Она оставила себе дом. Джон завещал ей солидное состояние, но даже при этом она знала, что глупо двадцативосьмилетней женщине с жалованьем в двадцать две тысячи долларов в год жить в доме стоимостью в четверть миллиона долларов и с пятью акрами земли.
Молли и Билл убеждали ее продать дом.
— Ты никогда не начнешь новую жизнь, пока не сделаешь этого, — говорил Билл.

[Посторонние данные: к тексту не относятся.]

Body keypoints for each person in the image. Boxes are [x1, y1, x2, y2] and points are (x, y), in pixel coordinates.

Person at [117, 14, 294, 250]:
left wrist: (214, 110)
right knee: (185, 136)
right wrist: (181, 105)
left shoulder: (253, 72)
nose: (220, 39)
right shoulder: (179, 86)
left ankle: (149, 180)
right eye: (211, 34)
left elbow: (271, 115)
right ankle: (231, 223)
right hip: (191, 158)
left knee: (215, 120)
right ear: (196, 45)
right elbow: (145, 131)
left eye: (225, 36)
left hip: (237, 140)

Возможно, он прав. Кэти встряхнулась и встала с дивана. Она становится сентиментальной. Лучше позвонить Молли. Если Молли звонила ей вечером и не получила ответа, то наверняка обрадовалась. Она всегда молилась, чтобы Кэти «кого-нибудь нашла». Но не хотелось, чтобы Молли позвонила ей на работу и таким образом узнала об аварии.

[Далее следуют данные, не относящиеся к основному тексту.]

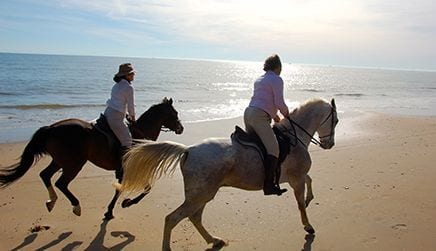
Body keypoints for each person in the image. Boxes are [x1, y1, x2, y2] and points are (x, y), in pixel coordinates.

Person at [244, 54, 289, 196]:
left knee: (257, 146)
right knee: (274, 149)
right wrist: (287, 115)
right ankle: (268, 185)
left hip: (248, 113)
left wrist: (275, 116)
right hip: (259, 117)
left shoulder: (260, 79)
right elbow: (279, 102)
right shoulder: (277, 79)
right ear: (278, 67)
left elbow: (263, 100)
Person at [104, 63, 136, 150]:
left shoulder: (116, 85)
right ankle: (123, 162)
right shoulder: (129, 88)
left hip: (107, 112)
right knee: (128, 140)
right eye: (132, 73)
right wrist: (133, 119)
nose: (134, 75)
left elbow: (117, 102)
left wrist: (125, 114)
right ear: (127, 75)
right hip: (116, 117)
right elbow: (131, 106)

Можно попросить Молли приехать, и они вместе пообедают. У нее есть все для салата и «Кровавой Мэри». Молли вечно сидит на диете, но от «Кровавой Мэри» не откажется.
— Бога ради, Кэти, как может человек, имеющий шестерых детей, не выпить глоточек за обедом?

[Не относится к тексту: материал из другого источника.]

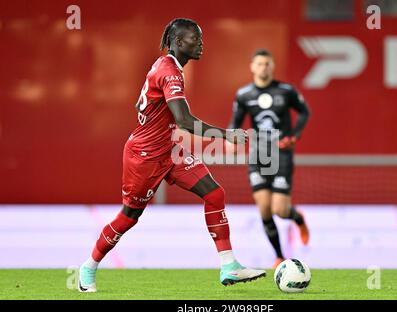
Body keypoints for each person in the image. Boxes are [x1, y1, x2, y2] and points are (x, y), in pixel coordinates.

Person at [78, 18, 266, 292]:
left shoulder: (165, 66)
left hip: (169, 149)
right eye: (195, 39)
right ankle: (88, 267)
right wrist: (227, 134)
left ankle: (229, 266)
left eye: (201, 38)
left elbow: (144, 104)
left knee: (214, 193)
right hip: (144, 157)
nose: (201, 44)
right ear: (178, 42)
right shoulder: (170, 71)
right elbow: (185, 121)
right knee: (129, 217)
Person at [228, 49, 311, 269]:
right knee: (264, 208)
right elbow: (234, 123)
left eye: (267, 64)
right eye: (260, 64)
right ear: (252, 67)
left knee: (280, 210)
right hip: (258, 155)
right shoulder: (244, 94)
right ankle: (279, 257)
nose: (263, 67)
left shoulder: (285, 91)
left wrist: (294, 135)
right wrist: (232, 141)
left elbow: (304, 111)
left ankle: (297, 218)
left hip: (281, 155)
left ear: (272, 67)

Веселая Молли быстро развеет одиночество и печаль.
Кэти вспомнила, что блузка в крови. Дожидаясь Молли, надо будет принять ванну и переодеться.
Она посмотрела в зеркало над диваном и увидела, что синяк под правым глазом стал пурпурным. Кожа, обычно оливкового оттенка, который мама называла «черный ирландский», унаследованного от папы, стала болезненно-желтой. Темно-каштановые волосы, всегда спадающие упругой блестящей волной до середины шеи, сбились вокруг лица.
— Ты должна найти другого, — прошептала она печально.
Доктор не велел мочить руку. Надо обмотать повязку полиэтиленовым пакетом. Не успела Кэти взять трубку, как телефон зазвонил. Молли, подумала она. Честное слово, просто колдунья.
Но это был Ричард Кэрролл, судебно-медицинский эксперт.
— Кэти, как ты? Только что узнал, что ты попала в аварию.
— Ничего страшного. Немного съехала с дороги. К несчастью, на моем пути оказалось дерево.
— Когда это случилось?
— Вчера вечером, около десяти. Я возвращалась с работы, допоздна засиделась над досье. Провела ночь в больнице и только что приехала домой. Выгляжу ужасно, но ничего серьезного.